Deudas y ética
En la vida hay dos tipos de deudas: las éticas y las financieras. Pertenecen a la primera clase las asociadas a vínculos afectivos, cuya garantía de devolución es la convicción moral de su existencia. El ejemplo más significativo es la deuda que adquirimos con nuestros hijos por el mero hecho de traerlos al mundo, que nos empuja a cubrir sus necesidades e intentar darles el mejor futuro posible. Las segundas son las asociadas a contratos legales de préstamo con entidades financieras como, por ejemplo, las hipotecas.
Las dificultades económicas nos impiden afrontar ambos tipos de deudas, pero las consecuencias de los incumplimientos son muy diferentes: los acreedores éticos —hijos, padres, amigos, etc.— nos ofrecen a cambio de nuestro incumplimiento, solidaridad; los acreedores financieros, tras la frialdad del análisis de riesgos, una intransigencia implacable. Por ello, cuando la necesidad es apremiante, optamos por seguir afrontando las deudas éticas —dentro de nuestras posibilidades— y por dejar de pagar las deudas económicas.
Los gobiernos contraen deudas éticas con los ciudadanos y financieras con los mercados.
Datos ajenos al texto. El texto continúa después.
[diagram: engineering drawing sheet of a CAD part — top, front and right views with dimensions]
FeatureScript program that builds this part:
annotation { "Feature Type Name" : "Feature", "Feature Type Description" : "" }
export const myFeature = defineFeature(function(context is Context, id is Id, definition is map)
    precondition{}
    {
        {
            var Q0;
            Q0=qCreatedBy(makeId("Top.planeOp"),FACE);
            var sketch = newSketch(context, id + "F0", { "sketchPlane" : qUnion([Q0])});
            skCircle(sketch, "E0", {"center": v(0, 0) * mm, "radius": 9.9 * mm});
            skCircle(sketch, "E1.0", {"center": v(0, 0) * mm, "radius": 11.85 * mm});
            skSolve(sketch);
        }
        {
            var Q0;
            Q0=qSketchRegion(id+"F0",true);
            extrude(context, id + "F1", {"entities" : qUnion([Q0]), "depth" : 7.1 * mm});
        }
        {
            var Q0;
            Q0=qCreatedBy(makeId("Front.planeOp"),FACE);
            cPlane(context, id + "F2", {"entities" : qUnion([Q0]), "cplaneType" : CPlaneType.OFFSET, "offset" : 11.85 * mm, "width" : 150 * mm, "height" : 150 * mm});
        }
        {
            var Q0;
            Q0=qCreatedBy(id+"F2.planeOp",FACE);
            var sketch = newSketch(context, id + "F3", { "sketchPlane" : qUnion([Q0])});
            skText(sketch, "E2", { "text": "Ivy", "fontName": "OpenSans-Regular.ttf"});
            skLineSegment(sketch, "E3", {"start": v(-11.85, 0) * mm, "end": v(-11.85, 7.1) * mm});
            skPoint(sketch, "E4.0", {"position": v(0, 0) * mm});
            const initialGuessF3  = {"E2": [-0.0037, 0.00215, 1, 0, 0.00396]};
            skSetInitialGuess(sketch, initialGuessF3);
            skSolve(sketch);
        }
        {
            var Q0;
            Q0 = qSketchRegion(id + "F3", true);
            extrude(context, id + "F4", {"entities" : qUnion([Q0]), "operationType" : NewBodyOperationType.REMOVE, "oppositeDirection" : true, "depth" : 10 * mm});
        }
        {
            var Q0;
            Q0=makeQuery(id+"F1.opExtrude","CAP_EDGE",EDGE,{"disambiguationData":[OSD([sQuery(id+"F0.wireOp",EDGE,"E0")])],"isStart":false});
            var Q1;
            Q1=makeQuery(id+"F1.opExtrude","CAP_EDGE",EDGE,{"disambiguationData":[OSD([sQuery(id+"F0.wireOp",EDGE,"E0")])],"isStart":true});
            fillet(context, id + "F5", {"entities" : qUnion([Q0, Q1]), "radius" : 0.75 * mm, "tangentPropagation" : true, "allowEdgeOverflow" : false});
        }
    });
No afrontar las primeras implica la degradación de la atención sanitaria y la educación, el deterioro de las infraestructuras, el avance del paro y el empeoramiento de las expectativas económicas.
Dejar de pagar la deuda financiera supone una ligera reducción de los beneficios de un cierto número de inversores internacionales —algunos los llaman especuladores— y, probablemente, la pérdida de una parte de los ahorros de algunos pequeños inversores.
¿Cuál es la decisión acertada?— José Carlos Martínez García.